For about five days I sat in a little room, happily scribbling my heart out. There was no phone, no internet, no day job, no children and no frickin Facebook games. Just me and a supply of pens and lined paper working at a little wooden table that was in the room. There were no other worries – even meals were taken care of and the meals at that place were some of the best that I’d eaten in that country, mainly as it catered for gringo tastes. My favourite meal was pasta served with a salsa verde.

The writing itself was also fun. I wasn’t sitting there defeated thinking, “no one wants to read this shit”, but was flat out working away pleasing only myself. I would love to get a little bit of what I had then back.

What I was writing was a travelogue, the story of what I had been up to as I backpacked around South America. That story came to an end when I met my husband, but when I started writing it, that meeting was still a few months away.

So far what I wrote has not seen the light of day, initially because I did not want my parents to read it, so the draft sits in a box whilst my parents live on.

Since then I have also had children, and some are now at an age that I would not want them to read what I’d been up to either.

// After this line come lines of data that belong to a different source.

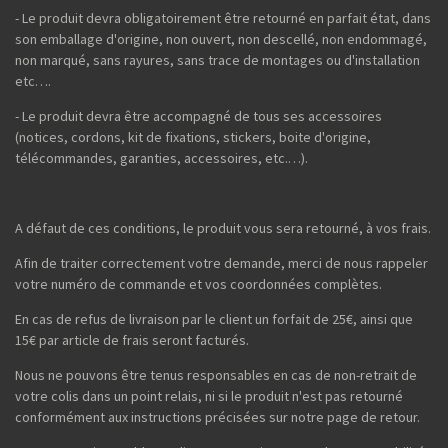
- Le produit devra obligatoirement être retourné en parfait état, dans
son emballage d'origine, non ouvert, non descellé, non endommagé,
non marqué, sans rayures, sans trace de montages ou d'installation
etc….
- Le produit devra être accompagné de tous ses accessoires
(notices, cordons, kit de fixations, stickers, boite d'origine,
télécommandes, garanties, accessoires, etc.…).
A défaut de ces conditions, le produit vous sera retourné, à vos frais.
Afin de traiter correctement votre demande, merci de nous rappeler
votre numéro de commande et vos coordonnées complètes.
En cas de refus de livraison par le client un forfait de 25€, ainsi que
15€ par article de frais seront facturés.
Nous ne pouvons être tenus responsables en cas de non-retrait de
votre colis dans un point relais, ni si le produit n'est pas retourné
conformément aux instructions précisées sur notre page de retour.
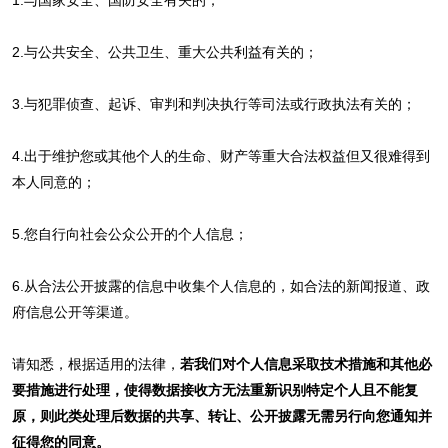
2.与公共安全、公共卫生、重大公共利益有关的；
3.与犯罪侦查、起诉、审判和判决执行等司法或行政执法有关的；
4.出于维护您或其他个人的生命、财产等重大合法权益但又很难得到
本人同意的；
5.您自行向社会公众公开的个人信息；
6.从合法公开披露的信息中收集个人信息的，如合法的新闻报道、政
府信息公开等渠道。
请知悉，根据适用的法律，
若我们对个人信息采取技术措施和其他必
要措施进行处理，使得数据接收方无法重新识别特定个人且不能复
原，则此类处理后数据的共享、转让、公开披露无需另行向您通知并
征得您的同意。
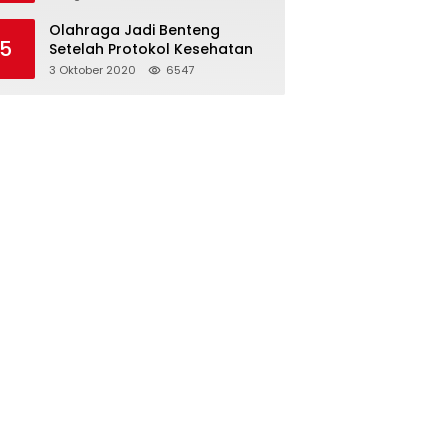
Olahraga Jadi Benteng
5
Setelah Protokol Kesehatan
3 Oktober 2020
6547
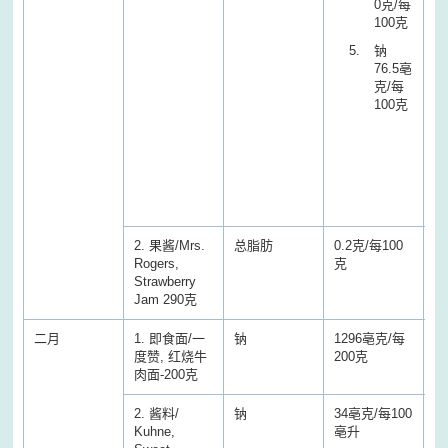
0克/每
100克
钠
76.5亳
克/每
100克
(
蛋
标
测
致
2. 果酱/Mrs.
总脂肪
0.2克/每100
0
Rogers,
克
克
Strawberry
Jam 290克
二月
1. 即食面/一
钠
1296亳克/每
1
度赞, 红烧牛
200克
1
肉面-200克
2. 酱料/
钠
34亳克/每100
5
Kuhne,
亳升
亳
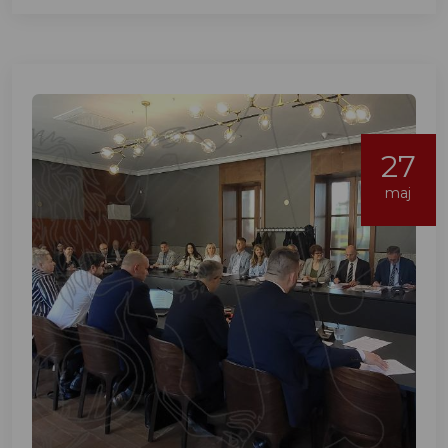
27
maj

I’m probably safe on that one – after all, my mother is still waiting for me to read her thesis – but I’m not really wanting to take that chance.

I guess the only option is to start all over again, maybe have a quick look at how things unfolded, but start afresh as I’m sure what I wrote will seem rather clumsy now. And I must try not to worry about whether taking out the ‘good stuff’ will only leave boring stuff, because my job now will be to turn what’s left into something living.